Los historiadores coinciden en que la revolución industrial trajo consigo tanto el concepto de producción en masa como el de consumo en masa. El cambio en el modo de producción fue consecuencia de un cambio tecnológico, al tiempo que el consumo únicamente conseguía traspasar la barrera de lo masivo si lograba ampliar la base social permitiendo a una nueva clase media obtener la capacidad adquisitiva necesaria para el propio sostenimiento del modelo de consumo. La popularización de los nuevos productos que lanzaba la industria al mercado hizo posible la llamada sociedad de consumo. En este contexto, la obsolescencia programada era casi una necesidad de la industria. Si la vida de un producto se alargaba tanto que la producción en masa no podía sostenerse en el tiempo, el propio modelo de mercados de bienes estandarizados y asequibles se venía abajo. La industria empezó a aplicar como norma el uso de la tecnología que optimizara el ciclo de vida del producto, y no de aquella que permitiera una durabilidad más prolongada en el uso. En pocas líneas puede describirse así un rasgo del desarrollo industrial que abarcó más de la mitad del pasado siglo, pero la evolución posterior del capitalismo, a partir de finales de los 70, hizo que la obsolescencia tecnológica se sofisticara.

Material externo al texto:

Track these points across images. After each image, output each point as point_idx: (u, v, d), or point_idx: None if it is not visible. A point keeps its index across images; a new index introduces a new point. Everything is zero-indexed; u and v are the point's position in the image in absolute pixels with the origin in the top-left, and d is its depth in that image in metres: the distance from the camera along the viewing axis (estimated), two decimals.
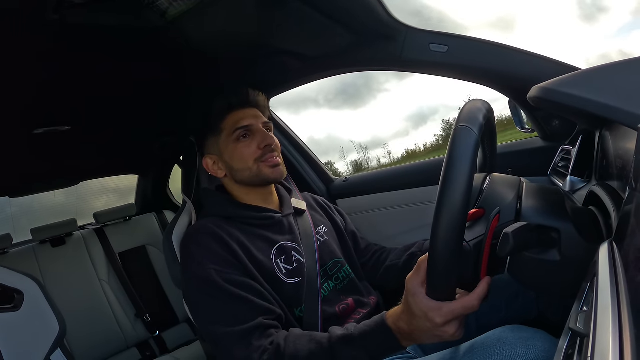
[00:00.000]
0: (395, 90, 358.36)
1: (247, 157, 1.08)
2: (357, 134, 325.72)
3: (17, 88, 1.13)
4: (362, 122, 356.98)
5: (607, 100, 0.51)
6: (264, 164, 1.09)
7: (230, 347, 0.87)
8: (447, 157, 0.57)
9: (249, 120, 1.10)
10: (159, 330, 2.21)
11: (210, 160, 1.15)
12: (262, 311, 0.91)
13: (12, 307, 1.15)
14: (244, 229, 1.05)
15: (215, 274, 0.93)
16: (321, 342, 0.80)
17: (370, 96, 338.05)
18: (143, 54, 1.17)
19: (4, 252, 2.00)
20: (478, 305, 0.63)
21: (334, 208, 1.37)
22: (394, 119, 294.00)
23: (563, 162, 1.15)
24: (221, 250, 0.96)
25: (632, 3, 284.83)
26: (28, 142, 1.50)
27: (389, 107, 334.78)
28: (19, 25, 0.87)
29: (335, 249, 1.19)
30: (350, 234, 1.31)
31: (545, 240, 0.62)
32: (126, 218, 2.41)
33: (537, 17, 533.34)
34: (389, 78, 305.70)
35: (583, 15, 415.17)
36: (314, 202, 1.33)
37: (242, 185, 1.13)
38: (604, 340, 0.32)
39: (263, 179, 1.10)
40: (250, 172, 1.09)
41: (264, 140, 1.09)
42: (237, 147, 1.09)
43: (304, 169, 1.91)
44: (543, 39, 35.72)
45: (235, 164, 1.10)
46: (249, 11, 1.12)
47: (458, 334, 0.65)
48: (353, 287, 1.14)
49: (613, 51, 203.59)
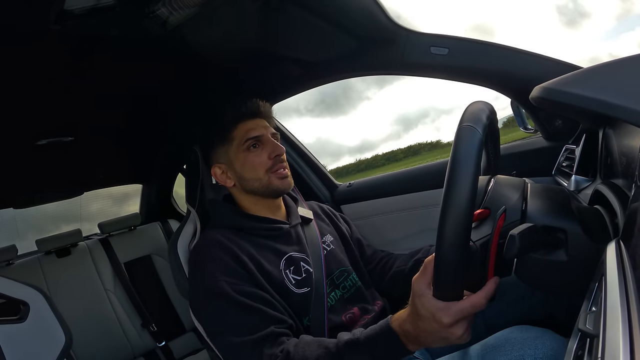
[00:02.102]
0: (377, 98, 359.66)
1: (258, 166, 1.09)
2: (346, 139, 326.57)
3: (19, 99, 1.13)
4: (350, 127, 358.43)
5: (610, 98, 0.50)
6: (274, 175, 1.10)
7: (241, 356, 0.87)
8: (452, 157, 0.56)
9: (259, 131, 1.11)
10: (165, 339, 2.20)
11: (219, 169, 1.15)
12: (274, 321, 0.91)
13: (18, 318, 1.15)
14: (252, 241, 1.05)
15: (227, 285, 0.92)
16: (328, 347, 0.80)
17: (349, 105, 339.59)
18: (144, 64, 1.17)
19: (10, 263, 2.00)
20: (485, 304, 0.61)
21: (340, 216, 1.37)
22: (382, 124, 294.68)
23: (567, 162, 1.14)
24: (232, 262, 0.97)
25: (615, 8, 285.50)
26: (31, 153, 1.50)
27: (372, 114, 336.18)
28: (21, 36, 0.87)
29: (341, 258, 1.18)
30: (356, 241, 1.31)
31: (551, 240, 0.62)
32: (131, 228, 2.41)
33: (518, 24, 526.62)
34: (369, 86, 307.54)
35: (566, 21, 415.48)
36: (320, 210, 1.33)
37: (250, 195, 1.13)
38: (614, 341, 0.32)
39: (273, 190, 1.11)
40: (260, 183, 1.10)
41: (274, 150, 1.10)
42: (248, 156, 1.10)
43: (308, 175, 1.91)
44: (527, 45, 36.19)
45: (246, 173, 1.10)
46: (249, 19, 1.13)
47: (466, 336, 0.64)
48: (359, 295, 1.13)
49: (603, 54, 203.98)
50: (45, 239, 2.10)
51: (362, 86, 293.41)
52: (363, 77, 1.43)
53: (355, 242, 1.30)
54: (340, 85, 64.28)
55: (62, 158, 1.66)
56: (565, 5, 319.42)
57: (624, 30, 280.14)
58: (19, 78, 1.04)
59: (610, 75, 0.53)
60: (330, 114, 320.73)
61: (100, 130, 1.55)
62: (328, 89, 27.59)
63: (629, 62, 0.53)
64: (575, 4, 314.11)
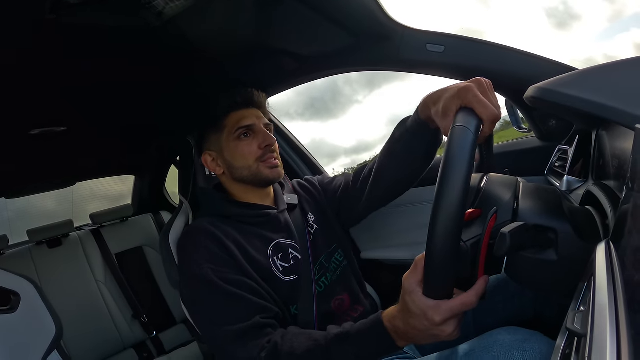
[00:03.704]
0: (367, 101, 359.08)
1: (248, 155, 1.09)
2: (341, 140, 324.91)
3: (12, 88, 1.12)
4: (343, 129, 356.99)
5: (604, 100, 0.51)
6: (263, 164, 1.09)
7: (227, 346, 0.87)
8: (445, 157, 0.57)
9: (251, 120, 1.11)
10: (156, 331, 2.20)
11: (210, 157, 1.14)
12: (259, 310, 0.90)
13: (9, 308, 1.14)
14: (240, 228, 1.05)
15: (212, 272, 0.92)
16: (318, 340, 0.80)
17: (338, 109, 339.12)
18: (139, 54, 1.16)
19: (1, 254, 1.99)
20: (476, 302, 0.62)
21: (314, 181, 1.31)
22: (377, 125, 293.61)
23: (560, 162, 1.15)
24: (217, 250, 0.96)
25: (605, 10, 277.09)
26: (24, 143, 1.49)
27: (364, 116, 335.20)
28: (14, 25, 0.86)
29: (326, 238, 1.18)
30: (331, 189, 1.25)
31: (542, 240, 0.62)
32: (123, 219, 2.40)
33: (507, 27, 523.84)
34: (358, 90, 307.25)
35: (557, 23, 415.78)
36: (299, 186, 1.29)
37: (240, 183, 1.13)
38: (602, 340, 0.32)
39: (261, 179, 1.10)
40: (249, 171, 1.09)
41: (265, 140, 1.10)
42: (238, 145, 1.10)
43: (300, 168, 1.92)
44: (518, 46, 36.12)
45: (235, 161, 1.10)
46: (246, 11, 1.12)
47: (455, 333, 0.64)
48: (346, 278, 1.14)
49: (598, 55, 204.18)
50: (36, 229, 2.09)
51: (350, 91, 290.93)
52: (351, 82, 1.44)
53: (331, 192, 1.24)
54: (328, 90, 63.08)
55: (55, 148, 1.65)
56: (556, 8, 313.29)
57: (619, 31, 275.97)
58: (11, 67, 1.02)
59: (604, 77, 0.54)
60: (321, 117, 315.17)
61: (93, 121, 1.54)
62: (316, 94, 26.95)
63: (623, 65, 0.53)
64: (565, 6, 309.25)
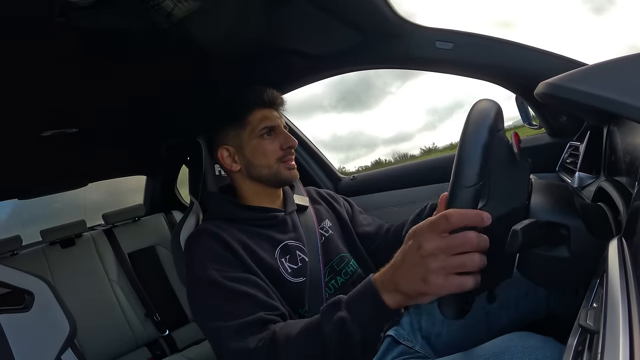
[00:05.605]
0: (401, 92, 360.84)
1: (270, 154, 1.10)
2: (379, 130, 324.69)
3: (24, 91, 1.14)
4: (380, 120, 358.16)
5: (615, 96, 0.50)
6: (283, 165, 1.10)
7: (225, 341, 0.84)
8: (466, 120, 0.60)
9: (275, 121, 1.12)
10: (168, 329, 2.22)
11: (227, 151, 1.14)
12: (264, 307, 0.89)
13: (23, 307, 1.16)
14: (246, 230, 1.05)
15: (216, 273, 0.92)
16: (312, 319, 0.76)
17: (372, 101, 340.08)
18: (149, 55, 1.17)
19: (14, 254, 2.01)
20: (479, 221, 0.57)
21: (340, 198, 1.35)
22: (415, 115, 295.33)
23: (571, 158, 1.14)
24: (222, 251, 0.96)
25: None
26: (36, 144, 1.51)
27: (398, 107, 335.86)
28: (25, 28, 0.88)
29: (339, 244, 1.18)
30: (358, 222, 1.28)
31: (554, 236, 0.62)
32: (135, 219, 2.43)
33: (542, 15, 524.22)
34: (391, 81, 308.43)
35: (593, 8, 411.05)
36: (318, 195, 1.31)
37: (255, 182, 1.13)
38: (614, 337, 0.32)
39: (279, 179, 1.11)
40: (269, 170, 1.10)
41: (287, 141, 1.11)
42: (260, 143, 1.10)
43: (312, 167, 1.92)
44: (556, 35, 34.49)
45: (255, 159, 1.11)
46: (254, 10, 1.13)
47: (440, 281, 0.57)
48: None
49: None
50: (49, 230, 2.11)
51: (382, 83, 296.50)
52: (381, 75, 1.43)
53: (356, 222, 1.28)
54: (360, 82, 63.08)
55: (67, 149, 1.67)
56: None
57: None
58: (23, 70, 1.04)
59: (616, 72, 0.53)
60: (354, 109, 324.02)
61: (105, 122, 1.56)
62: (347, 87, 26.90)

El diseño, la innovación continua y la moda son factores que, ayudados por las técnicas de marketing, han conseguido el mismo efecto en el mercado que la planificación de una obsolescencia en los productos. Sobre todo ello trata el interesante documental coproducido por TVE que tiene por título «Comprar, tirar, comprar». En él se recuerda el primer caso de cártel industrial que impulsó la obsolescencia: los fabricantes de bombillas que limitaron la vida de su producto a las mil horas útiles. A pesar de aplicarse desde hace décadas, esta idea del usar y tirar en bienes que podrían ser fabricados para un uso más duradero, suele sorprender a los consumidores cuando se explica la enorme cantidad de productos en los que se utiliza. Lo cual demuestra que el chip del consumo diversificado, que necesita renovarse cada determinado tiempo, está tan arraigado en la mente del consumidor contemporáneo como lo está el chip de la obsolescencia prematura en la industria de las impresoras. Las compañías de electrónica, por ejemplo, han conseguido que sea más eficar para sostener sus ventas un cambio de diseño que el propio recurso a la obsolescencia programada.

Pero el argumento central del documental no es la preeminencia de los intereses de los productores frente a la utilidad de los consumidores de bienes duraderos. Porque un paso más allá se nos presenta el verdadero problema de la producción en masa tal como la conocemos, que no es otro que el límite físico de los recursos. Los productos que se quedan obsoletos, los que no se pueden reparar y los que son sustituidos por la tecnología de última generación se miden en último término en toneladas de residuos que, a falta de otras políticas de reciclaje, terminan en vertederos de países subdesarrollados como el que existe en Ghana. Mientras la industria requiere una cantidad equivalente de recursos para producir los bienes sustitutivos de esos aparatos electrónicos e informáticos, cantidades inmensas de residuos son enviadas a vertederos de otros continentes como quien esconde la suciedad debajo de la alfombra. Sin internalizar los costes de la adquisición de los recursos, el transporte y el destino final de los residuos, la producción en masa tenderá a subestimar el daño que causa al entorno, a los consumidores y al desarrollo de los países. La industria siempre tratará de convencernos de la obsolescencia de la tecnología antes que reconocer la obsolescencia de su modelo de negocio.